■ Requirement: In the records that follow, find the line containing "Table 3. Estimated" and the line containing "Figure 11. Damage", then transcribe both and every line between them exactly, omitting pictures.

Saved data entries
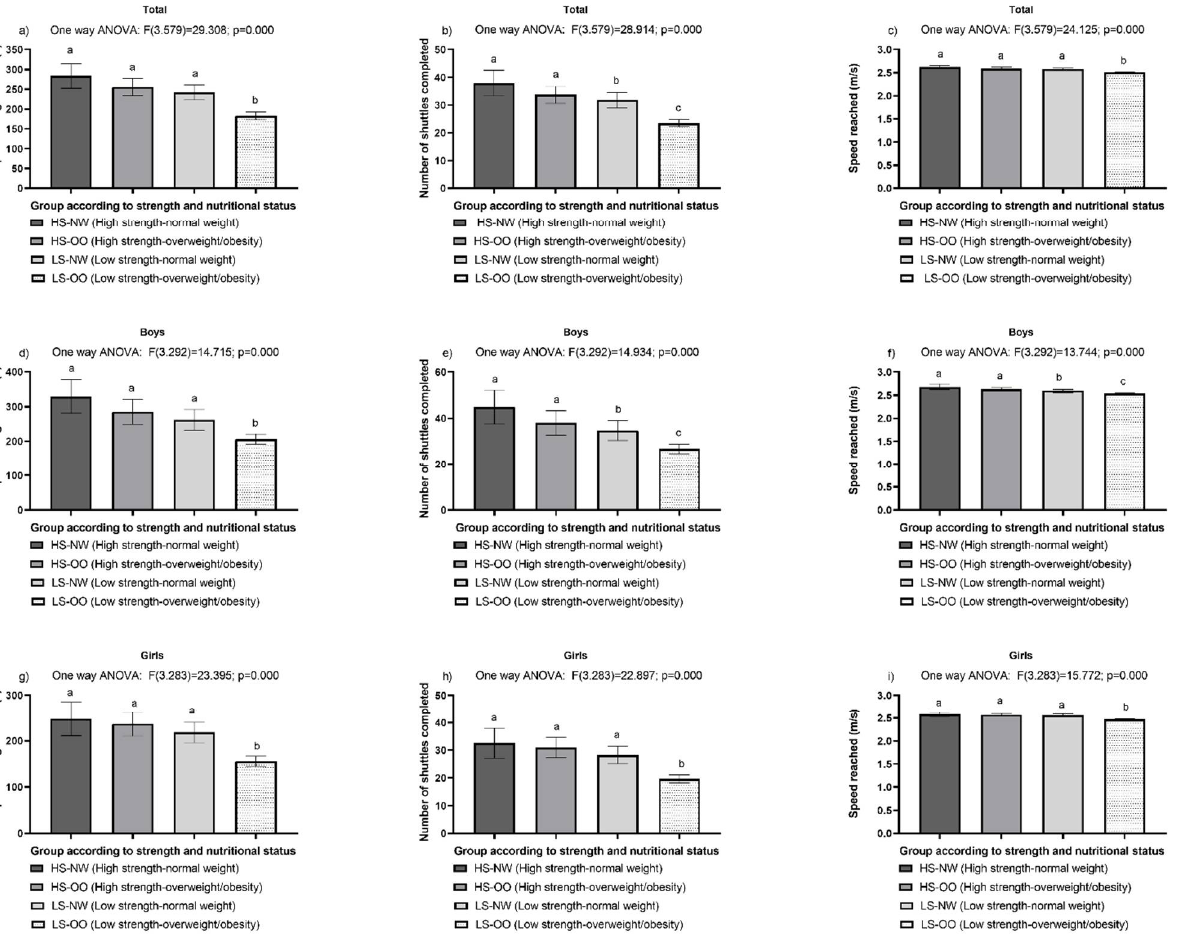
Figure 1. Characteristics of the cardiorespiratory capacity of the total sample, according to sex and group. HS, high strength; LS, low strength; NW, normal weight; OO, overweight/obese. Average a, b, c within a row with a different symbol indicates significant differences between groups (one-way ANOVA and post hoc comparison with Bonferroni test). A p < 0.05 was considered for all analyses.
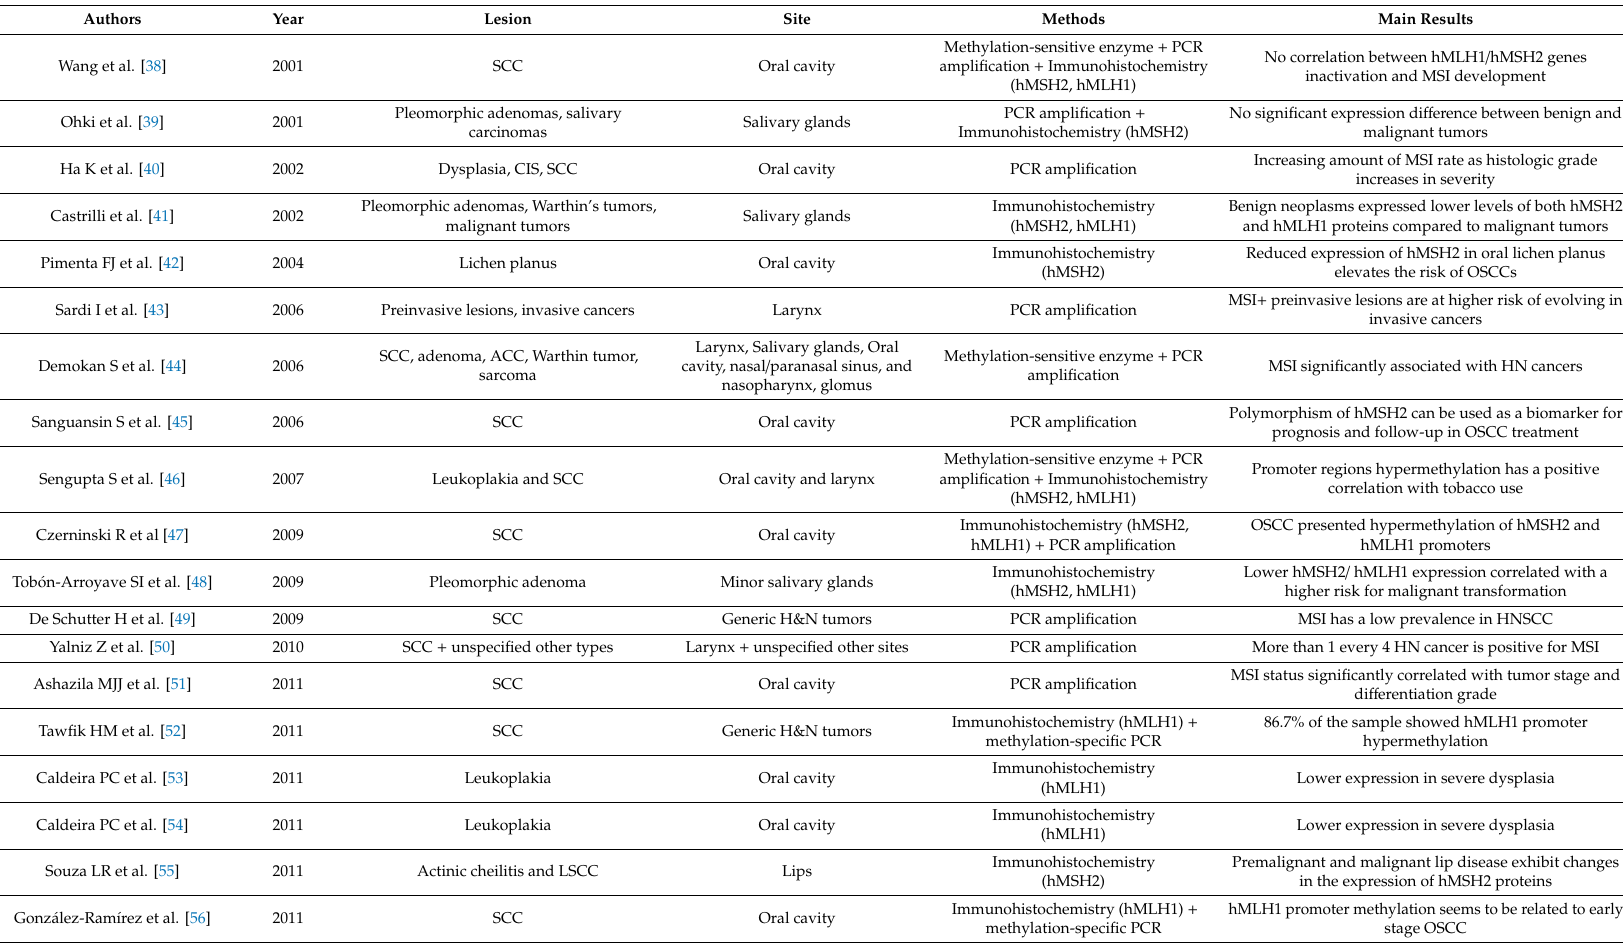
Table 1. A summary of the most important studies on the role of microsatellite instability (MSI) and MMR dysfunction in the progression of head and neck cancer (HNC) precancerous lesions. ACC, adenoid cystic carcinoma; CIS, carcinoma in situ; SCC, squamous cell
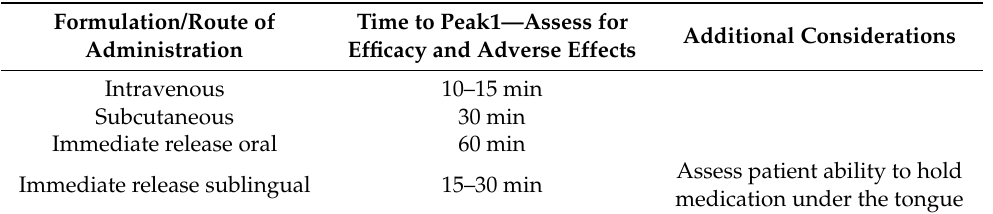
Table 3. Estimated opioid pharmacokinetic parameters pertinent to pain regimen monitoring and adjustment.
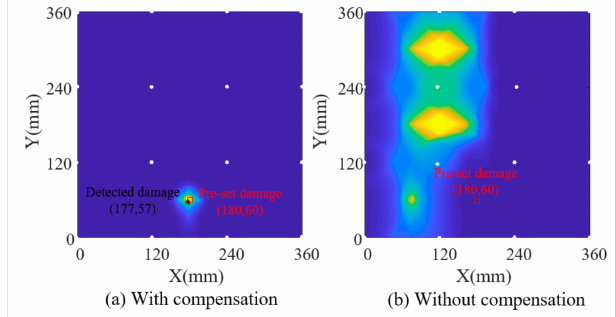
Figure 11. Damage identification results of simulation model 3.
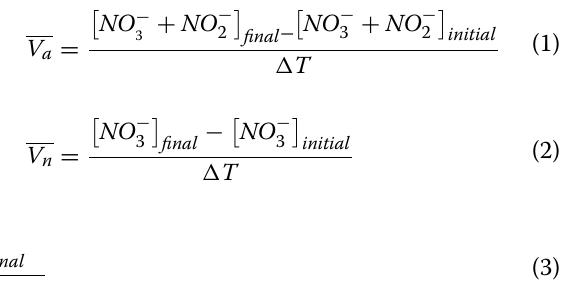
The average and instantaneous data parameters (including maximum instantaneous data points) were suggested in Fig. 2. The three indices (V a , V n and their maximum value) described the average nitrification potential and maximum nitrification potential of a sample. The dynamic process of nitrification in samples was depicted in Fig. 1. The index of nitrogen balance (INB) was used to make an estimation with the total amount of variability of DIN in the incubation system (Eq. (3)).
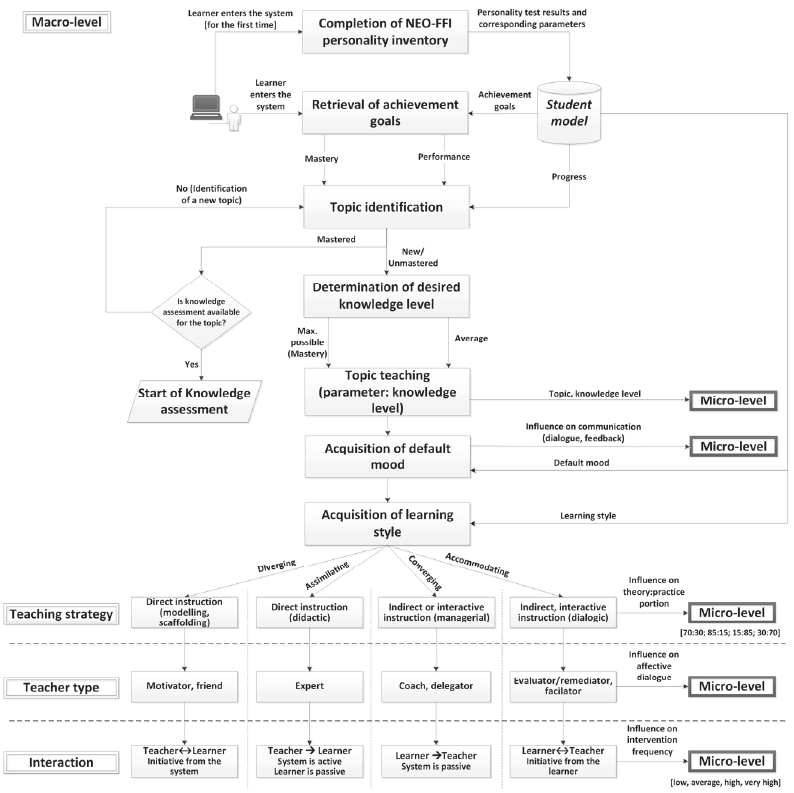
Fig. 1. Adaptation at the macro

■ Answer to the problem:
Table 3. Estimated opioid pharmacokinetic parameters pertinent to pain regimen monitoring and adjustment.
Figure 11. Damage identification results of simulation model 3.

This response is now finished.